葵さんはそれ以上何かを言うわけでもなく、俯いたまま地面を蹴っている。
はぁ…
あたしは小さくため息をつき
「たまには―――呑みに行きましょう。スパイ以外のことで」
ここで葵さんにへそを曲げられたら、今までうまく行っていた部分が全て水の泡だ。お金の関係とは言え、人の全てを支配するのは無理な話。ある程度相手の要求に応える必要もある。
「ホント?」葵さんの顔がぱっと華やいだ。
「ええ、疲れたとき―――
私の宿り木になってくれませんか?」
「宿り木―――…」葵さんは口の中で復唱し
「って何?」
ガクリ
あたしは肩を下げた。
「意味が分からないのならご自分で調べてください。

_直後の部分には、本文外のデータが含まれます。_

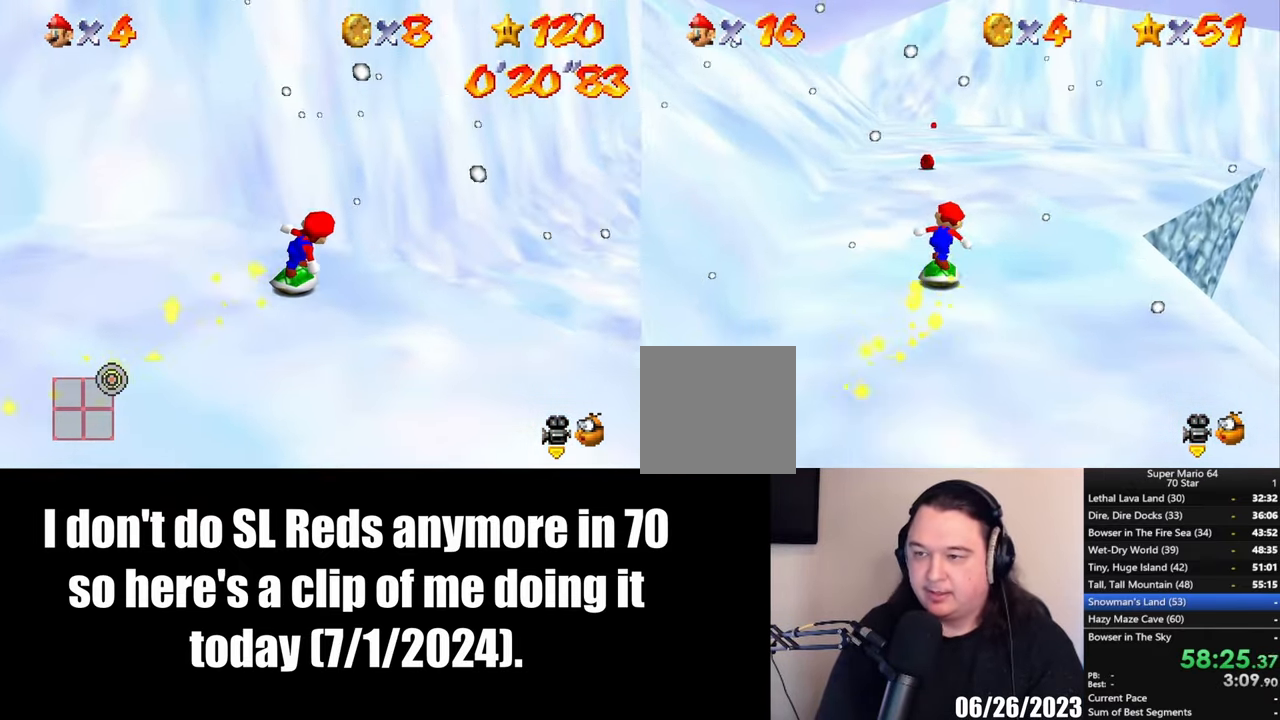
{"buttons": [], "left_stick": "up", "events": []}
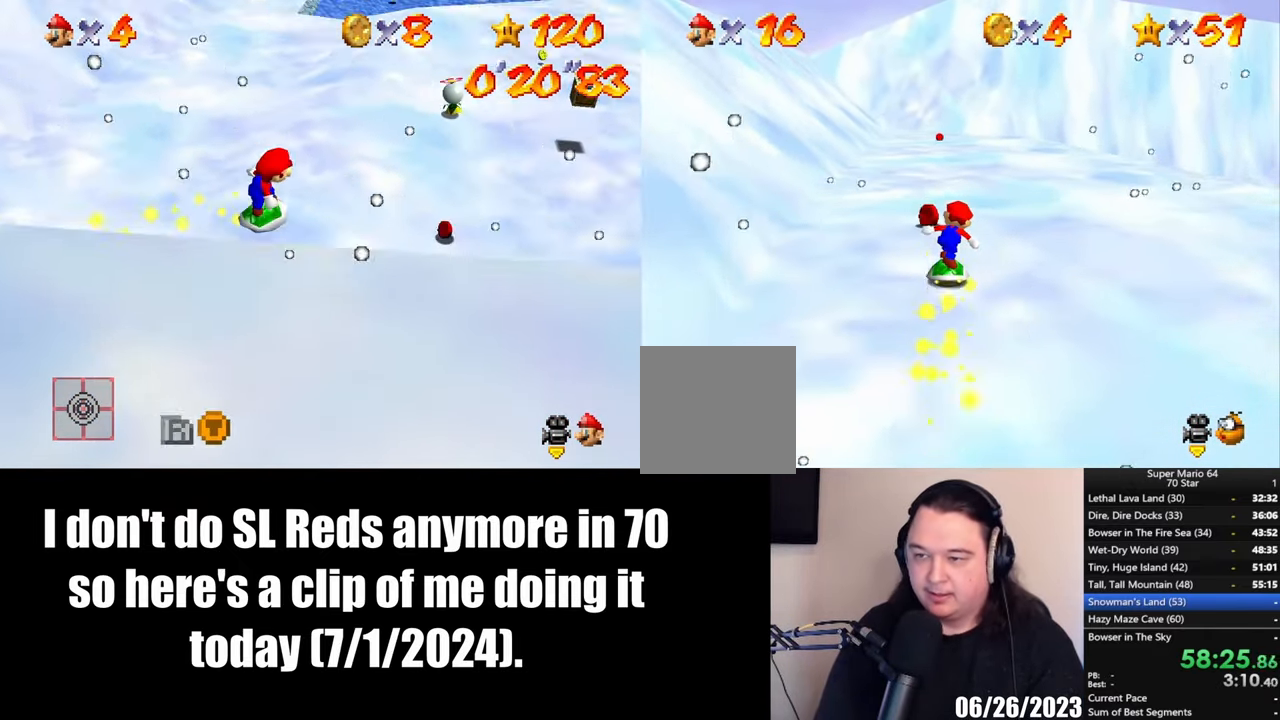
{"buttons": [], "left_stick": "up", "events": [[300, "left_stick", "up-left"], [450, "left_stick", "up"]]}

それでは本当に今日は…」
「うん♪付き合ってくれてありがと~」
「いえ、私の方こそ色々ありがとうございました。それではまた」
今度こそあたしは手を上げ、たくさん走っていたタクシーの一台を止めると、その中に入り込んだ。
例のごとく、葵さんはあたしの視界から消えるまで、ぶんぶん手を振っていた。